The Czechs, Munter explained, took on the “boring and filling” personality of their preferred libation (beer); the Slovaks adopted the “smooth and duplicitous” manner of their adult beverage of choice (wine); and the Poles preferred vodka, and the “fiery and self-destructive” characteristic that of that liquor.

cameron munter interviewed by roger lowenstein
Former Ambassador Cameron Munter is interviewed by former Lesley trustee Roger Lowenstein, a journalist and author who was also a college chum of Munter.

“You hate the country that drinks what you drink,” Munter said. “Who do the Poles hate? The Russians. What do the Russians drink? Vodka.

“Who do the Slovaks hate? The Hungarians. Wine-wine. The Czechs? The Germans: they drink beer. I said, ‘This is it! This is the first great idea I’ve had since I joined the foreign service.’ He said, ‘Get out of here!’”

But Munter wasn’t done: He published his thesis in one of Prague’s underground newspapers edited by young American expatriates who, he said, “were hanging around with berets and Gauloise (cigarettes), sitting in cafes, having fun.”

Munter had some fun of his own, publishing under the nom de plume Ignatius Gripweed.

It received rave reviews.

“A week later, the ambassador called me in, and he said, ‘Have you heard of Ignatius Gripweed?’ And I didn’t respond. He said, ‘You know, he stole that idea of yours,’” Munter said to audience guffaws.

Soon afterward, though, Munter was sent to the Muslim world, where his alcohol-based assessments were of no use.  

Of course, not every anecdote was so lighthearted. Munter discussed an embassy being overrun by, essentially, Serbian football hooligans, necessitating the destruction of computers holding classified material.

He spoke about the post-9/11 shift in foreign policy, where narrowly focused military leaders, engineers and other specialists dominated global affairs.   

“When I was serving in Iraq,” Munter said, “a general came up to me and said, ‘We love you foreign service officers, you like to admire problems. I’m a Marine. We solve problems.’”

“I get it,” Munter added. “You do not want foreign service officers building a bridge across the Tigris River. But I, as a foreign service officer don’t want you deciding where the bridge goes. Because I know who lives on both sides of the river.”
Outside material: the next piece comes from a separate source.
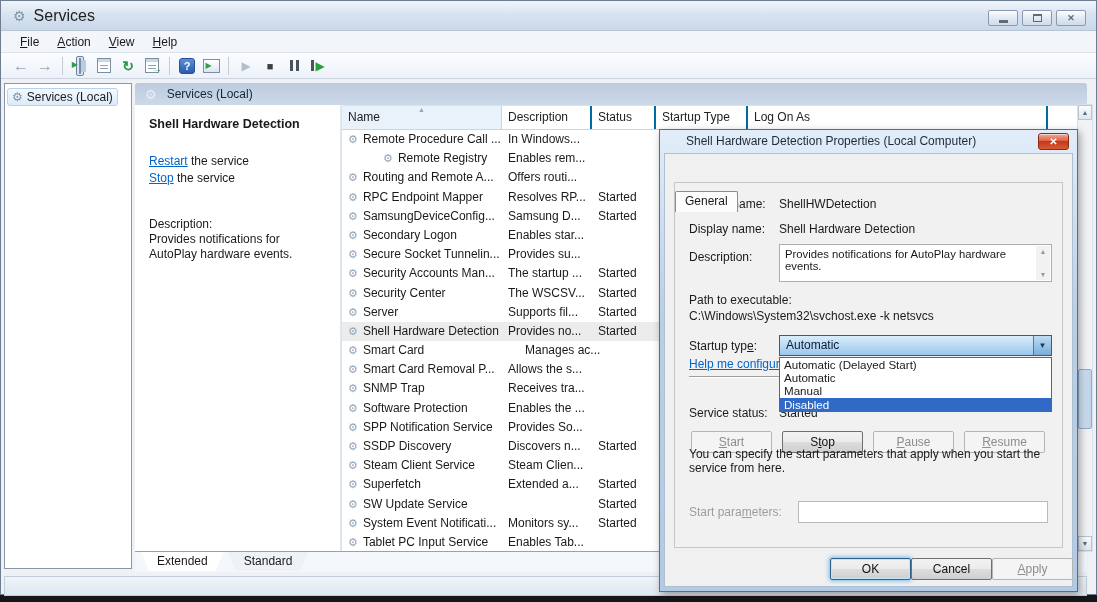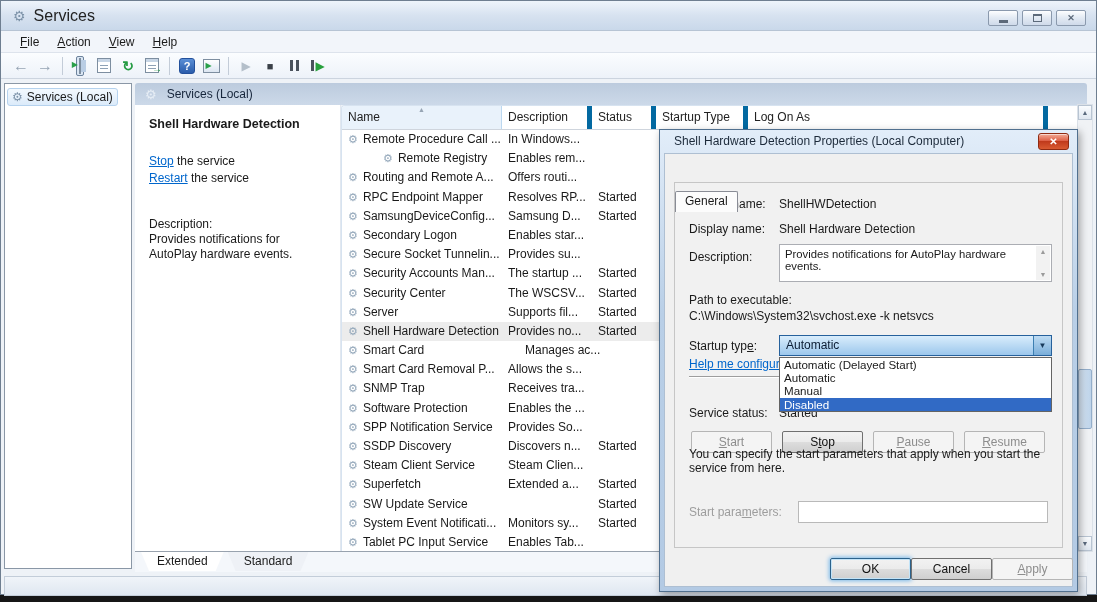"Description" .lhdr .hcell { border-right: 5px solid #0369a1 -> 2px solid #0369a1 }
Munter shared plenty more about his experience in the Middle East, and took questions from journalist and author Roger Lowenstein, a college chum and former Lesley trustee, to round out the evening.

Throughout, Munter explained that successful foreign affairs requires understanding of all the issues, representing values rather than interests, and preparing for the unexpected.

“Foreign service is a type of character rather than a type of knowledge,” Munter said.